A tarde deste 9 de dezembro de 2022 já está na história das Copas por uma razão muito simples: é preciso voltar até 1978, 44 anos atrás, para encontrar Brasil e Argentina jogando uma decisão em uma mesma data.

Em 2014, Brasil e Argentina estavam nas semifinais da Copa do Mundo realizada no Brasil. O Brasil perdeu por 7 a 1 para a Alemanha no Mineirão em uma terça-feira, e a Argentina venceu a Holanda por pênaltis no dia seguinte, uma gelada quarta-feira em São Paulo.

Em 2010, também pelas quartas de final, como a deste sábado, a Holanda eliminou o Brasil na sexta-feira; no dia seguinte, a Argentina foi goleada por 4 a 0 pela Alemanha.

Em 2006, outra vez nas quartas de final, a Argentina perdeu a Alemanha na sexta, com a França eliminando o Brasil no sábado.

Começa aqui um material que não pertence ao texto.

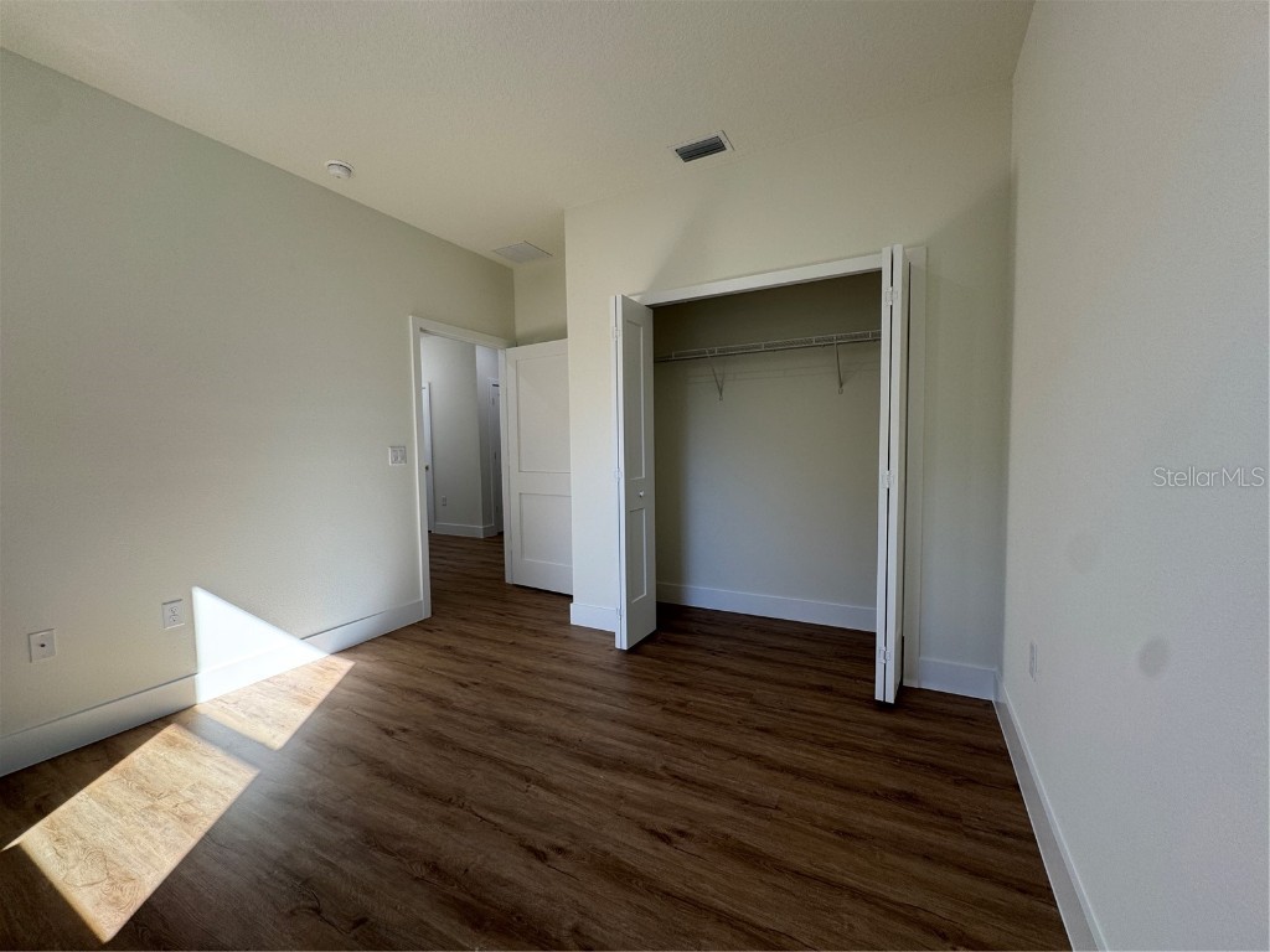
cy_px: 476
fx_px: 514
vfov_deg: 85.7
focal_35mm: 14
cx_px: 635
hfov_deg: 102.1
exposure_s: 1/120
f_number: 2.2
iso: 64
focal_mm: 2.22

É preciso voltar até 1998 para encontrar outro antecedente das duas seleções conjuntas numa mesma fase. De novo nas quartas, o Brasil bateu a Dinamarca por 3 a 2 em uma sexta-feira, e a Argentina perdeu por 2 a 1 para a Holanda no sábado.

É de 1998 também o antecedente dos gols no finalzinho que fizeram brasileiros e argentinos sofrerem. Nas quartas de final, Dennis Bergkamp fez um golaço histórico nos argentinos aos 45 minutos do segundo tempo, decretando a vitória por 2 a 1. Contra o Brasil, na semi, Patrick Kluivert igualou o 1 a 1 e arrastou a partida para a prorrogação. O Brasil acabaria vencendo nos pênaltis e passando para a final que perderia para a França.

Em 1994, a Argentina perdeu para a Romênia no domingo pelas oitavas, e a segunda-feira foi de festa no Brasil pela chorada vitória por 1 a 0 sobre os Estados Unidos.

Em 1986, foi a vez de a Argentina vibrar loucamente com a vitória sobre a Inglaterra no domingo, dia seguinte à eliminação brasileira contra a França nos pênaltis também nas quartas.

E chegamos a 1978, o antecedente menos distante para encontrar Brasil e Argentina jogando no mesmo dia. E aquela convergência tem uma polêmica que dura até hoje. As duas seleções integravam um quadrangular de segunda fase para definir um dos finalistas. O Brasil jogou às 16h45 contra a Polônia e venceu por 3 a 1.

Às 19h15, a Argentina arrasou o Peru por 6 a 0, e foi para a final justamente contra a Holanda. Até hoje os brasileiros reclamam que a Argentina foi favorecida de antemão por entrar em campo já sabendo do resultado que precisaria ser obtido. Com as partidas ocorrendo simultaneamente, tal desfecho certamente mudaria.

Errata: este conteúdo foi atualizado
Diferentemente do que foi publicado no texto, em 2014, Brasil 1 x 7 Alemanha foi realizado em uma terça-feira, e não em uma quarta-feira, e Holanda x Argentina ocorreu no dia seguinte. O erro foi corrigido.